§ **Instructions for the task**: Restate every line of the data word for word, except for the images.

(Saved data entries)

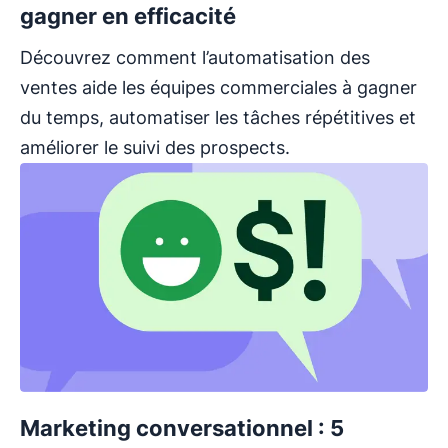
gagner en efficacité
Découvrez comment l’automatisation des
ventes aide les équipes commerciales à gagner
du temps, automatiser les tâches répétitives et
améliorer le suivi des prospects.
Marketing conversationnel : 5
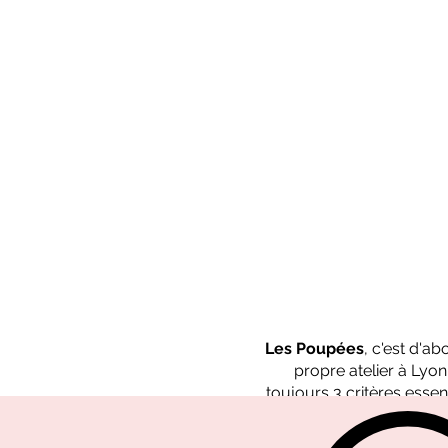
Les Poupées
, c'est d'a
propre atelier à Lyo
toujours 3 critères essent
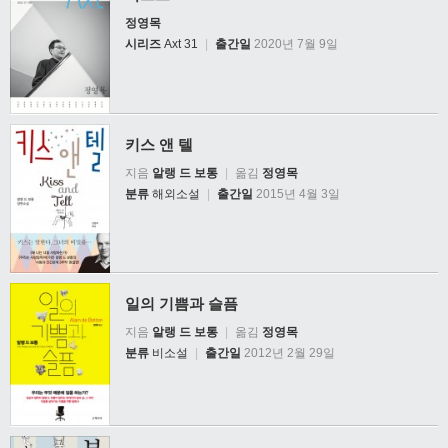
정영목
시리즈
Axt 31
|
출간일
2020년 7월 9일
키스 앤 텔
지음
알랭 드 보통
|
옮김
정영목
분류
해외소설
|
출간일
2015년 4월 3일
일의 기쁨과 슬픔
지음
알랭 드 보통
|
옮김
정영목
분류
비소설
|
출간일
2012년 2월 29일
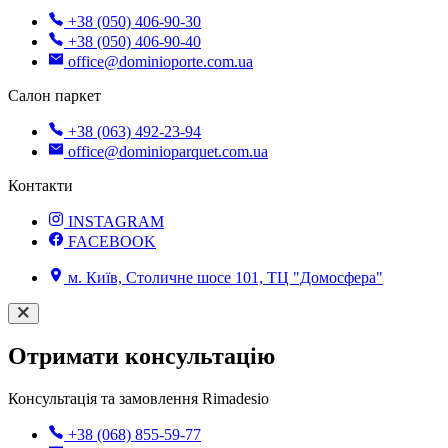
+38 (050) 406-90-30
+38 (050) 406-90-40
office@dominioporte.com.ua
Салон паркет
+38 (063) 492-23-94
office@dominioparquet.com.ua
Контакти
INSTAGRAM
FACEBOOK
м. Київ, Столичне шосе 101, ТЦ "Домосфера"
Отримати консультацію
Консультація та замовлення Rimadesio
+38 (068) 855-59-77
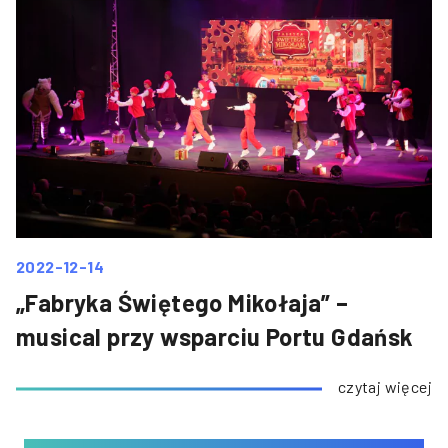
2022-12-14
„Fabryka Świętego Mikołaja” –
musical przy wsparciu Portu Gdańsk
czytaj więcej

§ **Answer for the task**:
gagner en efficacité
Découvrez comment l’automatisation des
ventes aide les équipes commerciales à gagner
du temps, automatiser les tâches répétitives et
améliorer le suivi des prospects.
Marketing conversationnel : 5
Les Poupées
, c'est d'a
propre atelier à Lyo
toujours 3 critères essent
정영목
시리즈
Axt 31
|
출간일
2020년 7월 9일
키스 앤 텔
지음
알랭 드 보통
|
옮김
정영목
분류
해외소설
|
출간일
2015년 4월 3일
일의 기쁨과 슬픔
지음
알랭 드 보통
|
옮김
정영목
분류
비소설
|
출간일
2012년 2월 29일
+38 (050) 406-90-30
+38 (050) 406-90-40
office@dominioporte.com.ua
Салон паркет
+38 (063) 492-23-94
office@dominioparquet.com.ua
Контакти
INSTAGRAM
FACEBOOK
м. Київ, Столичне шосе 101, ТЦ "Домосфера"
Отримати консультацію
Консультація та замовлення Rimadesio
+38 (068) 855-59-77
2022-12-14
„Fabryka Świętego Mikołaja” –
musical przy wsparciu Portu Gdańsk
czytaj więcej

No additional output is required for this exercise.